A Presentation to Robert Stevenson

G. Grayson Wagstaff
Virginian Commonwealth University, Richmond

It gives me great pleasure to make this presentation on behalf of my teacher Robert Snow, who sends his regrets that he was not able to be here this afternoon. I am pleased and honored to be here on Dr. Snow's behalf because it gives me the opportunity to thank Dr. Stevenson publicly for all his encouragement during my long trek toward the Ph. D. As Lester Brothers indicated, Professor Stevenson always gave ample encouragement and time to his own students. He also has shared his time and expertise with students at other institutions in the United States, Spain, Portugal, and throughout Latin America.
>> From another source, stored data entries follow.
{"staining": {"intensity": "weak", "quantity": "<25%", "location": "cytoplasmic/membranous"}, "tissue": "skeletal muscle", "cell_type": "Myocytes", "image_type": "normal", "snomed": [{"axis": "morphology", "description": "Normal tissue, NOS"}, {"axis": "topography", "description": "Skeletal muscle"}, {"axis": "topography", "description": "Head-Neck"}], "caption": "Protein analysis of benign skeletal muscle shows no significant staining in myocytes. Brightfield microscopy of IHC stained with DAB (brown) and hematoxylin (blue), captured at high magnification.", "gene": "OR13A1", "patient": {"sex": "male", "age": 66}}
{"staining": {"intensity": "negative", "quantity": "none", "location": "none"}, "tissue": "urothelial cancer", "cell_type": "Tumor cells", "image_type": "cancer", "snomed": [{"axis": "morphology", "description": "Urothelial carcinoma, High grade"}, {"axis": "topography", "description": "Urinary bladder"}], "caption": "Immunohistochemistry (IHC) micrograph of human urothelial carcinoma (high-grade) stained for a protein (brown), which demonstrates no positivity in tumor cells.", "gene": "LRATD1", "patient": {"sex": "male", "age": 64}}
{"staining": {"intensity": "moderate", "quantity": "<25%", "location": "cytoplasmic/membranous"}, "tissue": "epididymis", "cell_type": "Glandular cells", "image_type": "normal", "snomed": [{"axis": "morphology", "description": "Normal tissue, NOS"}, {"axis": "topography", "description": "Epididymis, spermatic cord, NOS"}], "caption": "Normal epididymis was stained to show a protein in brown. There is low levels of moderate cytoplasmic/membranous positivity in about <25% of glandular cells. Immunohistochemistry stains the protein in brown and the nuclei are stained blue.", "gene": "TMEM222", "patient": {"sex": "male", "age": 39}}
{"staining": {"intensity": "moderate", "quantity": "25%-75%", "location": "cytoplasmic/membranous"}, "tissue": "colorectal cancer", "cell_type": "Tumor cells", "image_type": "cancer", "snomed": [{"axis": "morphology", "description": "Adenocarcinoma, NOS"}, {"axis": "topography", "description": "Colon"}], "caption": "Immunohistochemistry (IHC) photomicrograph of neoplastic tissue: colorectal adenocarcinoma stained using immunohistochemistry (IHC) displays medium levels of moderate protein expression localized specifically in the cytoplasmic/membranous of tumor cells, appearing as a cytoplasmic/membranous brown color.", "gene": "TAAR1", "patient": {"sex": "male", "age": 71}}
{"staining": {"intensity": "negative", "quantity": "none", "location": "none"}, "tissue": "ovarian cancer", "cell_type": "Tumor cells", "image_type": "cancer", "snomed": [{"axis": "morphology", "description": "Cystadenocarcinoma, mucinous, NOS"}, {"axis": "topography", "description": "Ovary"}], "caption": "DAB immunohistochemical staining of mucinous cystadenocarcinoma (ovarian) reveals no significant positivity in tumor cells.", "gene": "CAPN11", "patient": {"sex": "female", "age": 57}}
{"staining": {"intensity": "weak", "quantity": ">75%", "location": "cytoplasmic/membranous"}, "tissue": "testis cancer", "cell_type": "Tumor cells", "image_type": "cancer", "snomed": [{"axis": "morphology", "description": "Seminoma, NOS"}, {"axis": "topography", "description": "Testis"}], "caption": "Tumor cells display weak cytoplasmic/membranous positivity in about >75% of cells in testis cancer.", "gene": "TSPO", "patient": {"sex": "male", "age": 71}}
I will always be grateful for his generous help.

Professor Snow has asked me to present to Dr. Stevenson this copy of the title page, dedication, and table of contents from his forthcoming volume, Guatemala Cathedral MS 4: Music for the Salve Service, to be published in the Monuments of Renaissance Music Series from the University of Chicago Press. Dr. Snow has decided to dedicate his forthcoming monograph to Robert Stevenson. In his dedication, Snow makes reference to a statement of respect shared among medieval scholars. John of Salisbury in his Metalogicon of 1159 stated that Bernard of Chartres, when comparing scholars in their own time to the great minds of the ancient world, said that "we are like dwarfs on the shoulders of giants, so that we can see more than they, and things at a greater distance, not by virtue of any sharpness of sight on our part, or any physical distinction, but because we are carried high and raised by their giant size" (The Oxford Dictionary of Quotations, New York, 1992).

Because of Dr. Stevenson's seminal work on so many aspects of Iberian and Latin American music, it gives me great pleasure to present to him, these copies from the volume, with its dedication to read:
 

"To Robert Stevenson, on whose shoulders all American Hispanicists stand."